The beautiful stretch of white sand beach at Nagsasa Cove
The beautiful stretch of white sand beach at Nagsasa Cove

Allan, Oggie and I took the seas in pitch black darkness to be able to reach Nagsasa Cove at first light. Aside from our powerful beam lights, playful luminescent plankton clung to our outrigger boat as we sail through the waves and chilly morning wind. There was a gazillion stars above our heads with Venus strongly outshining the rest of them all. Her luminousness draped our ocean path as if guiding our way to the cove. Sea water splashed unto us as we enter the cove bay and the winds turned to a freezing chill as we approach the shore. Manong Ador, the cove caretaker was there to greet us. We finally reached Nagsasa Cove.

A Child Spearfisher with his day's catch
A Child Spearfisher with his day's catch for their family's meal

It is at least twice as big as Anawangin and a river divides the cove in half. There are now two sides of Nagsasa Cove in just a short span of time. Mang Ador’s part of the cove is quiet, clean, and has a close to nature feel. While the other side is becoming an unpleasant tent city. While exploring the river side on the opposite cove that morning, the natural hymn of nature was shattered by the blaring music from a generator powered karaoke machine. It seems that some Aetas sold their land rights to a foreigner who are now threatening to build concrete structures on their side of the cove. It’s a disheartening development and I went back to Mang Ador’s Cove where the noise doesn’t stretch as far.

A higher vantage point of the cove
A higher vantage point of the cove

Time passed quickly that morning and I was on the hammock doing nothing but sleep after a short exploration of the area. We were mostly catching up on lost Zzz and didn’t realize it was almost noon. Our two other companions, Raize and Em arrived and caught up with us for lunch.

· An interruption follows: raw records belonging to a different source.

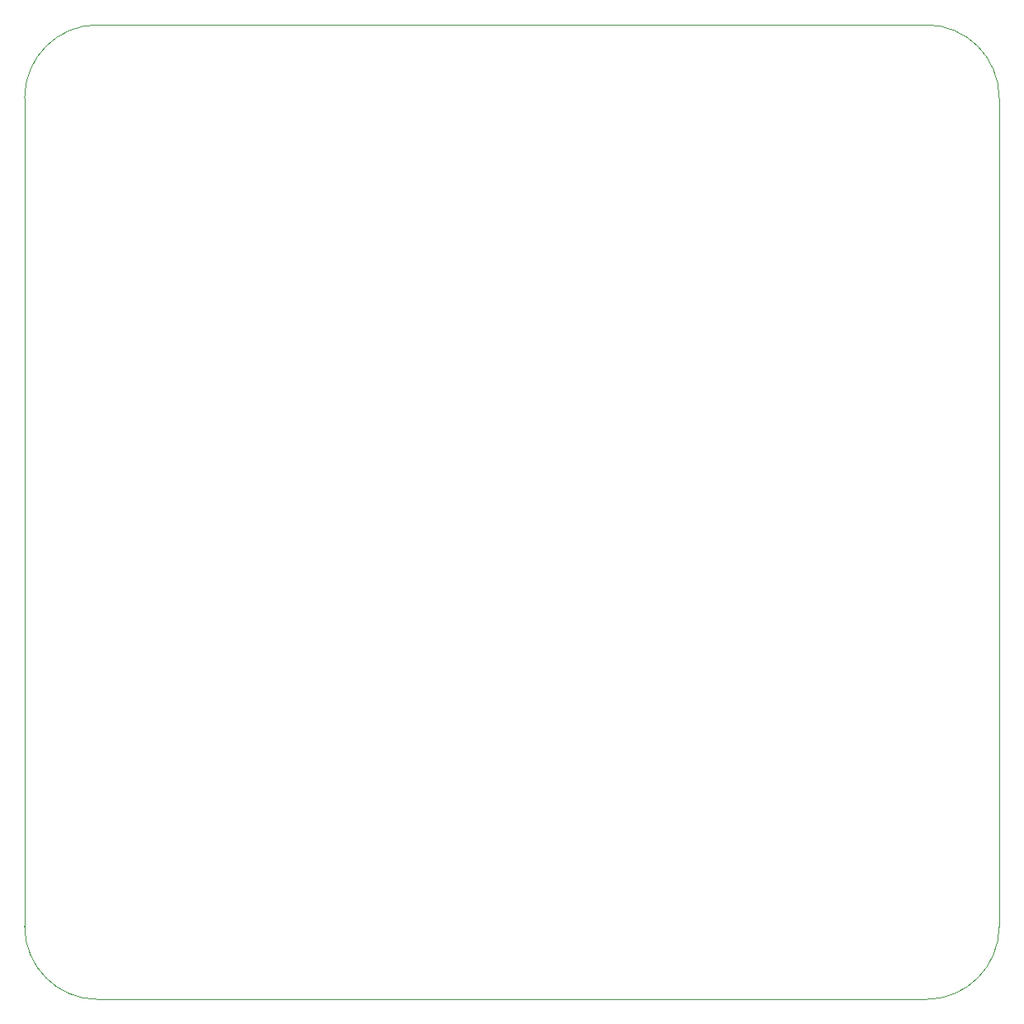
<source format=gbr>
%TF.GenerationSoftware,KiCad,Pcbnew,8.0.4*%
%TF.CreationDate,2024-07-29T13:43:04-05:00*%
%TF.ProjectId,DAQ-Bicineta,4441512d-4269-4636-996e-6574612e6b69,rev?*%
%TF.SameCoordinates,Original*%
%TF.FileFunction,Profile,NP*%
%FSLAX46Y46*%
G04 Gerber Fmt 4.6, Leading zero omitted, Abs format (unit mm)*
G04 Created by KiCad (PCBNEW 8.0.4) date 2024-07-29 13:43:04*
%MOMM*%
%LPD*%
G01*
G04 APERTURE LIST*
%TA.AperFunction,Profile*%
%ADD10C,0.050000*%
%TD*%
G04 APERTURE END LIST*
D10*
X100000000Y-142500000D02*
X100000000Y-57500000D01*
X100000000Y-57500000D02*
G75*
G02*
X107500000Y-50000000I7500000J0D01*
G01*
X200000000Y-57500000D02*
X200000000Y-142500000D01*
X200000000Y-142500000D02*
G75*
G02*
X192500000Y-150000000I-7500000J0D01*
G01*
X107500000Y-150000000D02*
G75*
G02*
X100000000Y-142500000I0J7500000D01*
G01*
X107500000Y-50000000D02*
X192500000Y-50000000D01*
X107500000Y-150000000D02*
X192500000Y-150000000D01*
X192500000Y-50000000D02*
G75*
G02*
X200000000Y-57500000I0J-7500000D01*
G01*
M02*

</source>
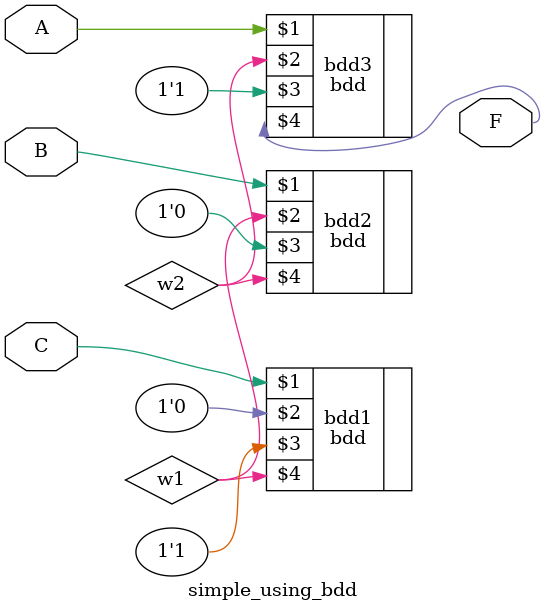
<source format=v>
module simple_using_bdd(A, B, C, F);
	input A, B, C;
	output F;
	wire w1;

	parameter g0 = 1'b0;
	parameter g1 = 1'b1;

	bdd bdd1(C, g0, g1, w1);
	bdd bdd2(B, w1, g0, w2);
	bdd bdd3(A, w2, g1, F);
endmodule

</source>
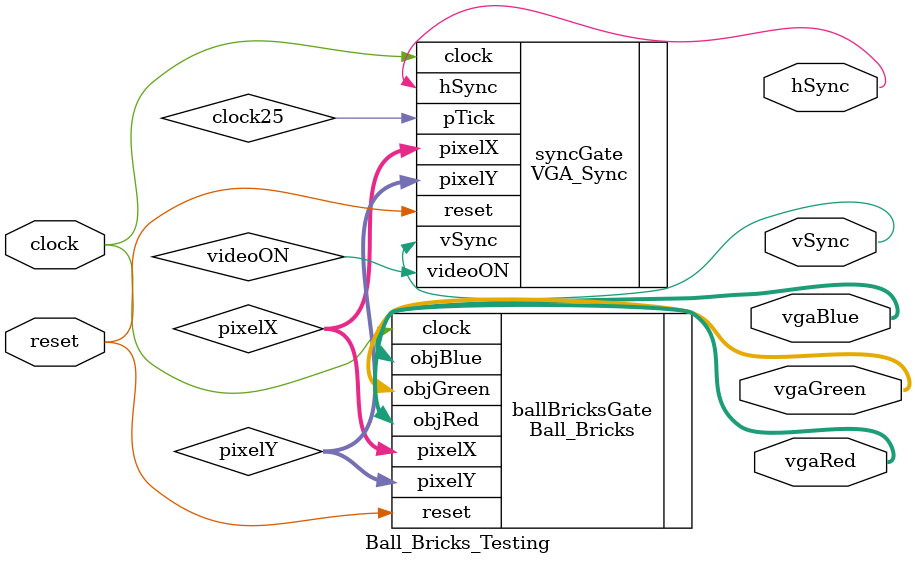
<source format=v>
`timescale 1ns / 1ps


module Ball_Bricks_Testing(
    input clock, reset,
    //input switch, 
    output hSync, vSync,
    
    //4 bit color signals
    output[3:0] vgaRed,
    output[3:0] vgaGreen,
    output[3:0] vgaBlue
    );
    
    wire videoON;
    //reg videoON_reg;
    wire [9:0] pixelX, pixelY;
    wire clock25;   //25MHz clock from VGA_Sync
    reg[3:0] red, green, blue;
    //wire squareBall;
    
    reg[3:0] redWire, greenWire, blueWire;
    VGA_Sync syncGate(.clock(clock), .reset(reset), .hSync(hSync), .vSync(vSync),
    .videoON(videoON), .pTick(clock25), .pixelX(pixelX), .pixelY(pixelY));
    
    Ball_Bricks ballBricksGate(.clock(clock), .reset(reset), .pixelX(pixelX), .pixelY(pixelY), 
    .objRed(vgaRed), .objGreen(vgaGreen), .objBlue(vgaBlue));
    
endmodule

</source>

Young fishermen tending their nets
Young fishermen tending their nets

Afternoons were spent exploring the nearby areas of the cove. Sharing shooting tips and capturing the tranquility of the cove till sunset. Despite droves of boats heading to the other side of the cove, ours remain relaxed and comfortably spaced from the few groups who chose this side. We got time to take a dip and refresh by the shallow river then shoot scenes of fishermen tending nets, climbing a low cliff for a view of the cove then capturing the wondrous rugged seascape under the fiery sunset light.

The fiery sunset sky at Nagsasa
The fiery sunset sky at Nagsasa

I realized how I missed camping out that night. I guess it’s the sharing of chores, or cooking together under the not so bright headlamps and sharing stories over dinner and snacks makes it all worth while. I took the hammock again to sleep completely covered with my malong, arafat and titanium jacket. It was still freezing cold with the wind chill blowing from the cove to the sea that night. I was expecting the summer heat but it felt like I was in Baguio with this weather. I snugged in and got comfortable with an earth-pad behind my back. I was able to catch some sleep and be ready for another exciting day at Nagasasa.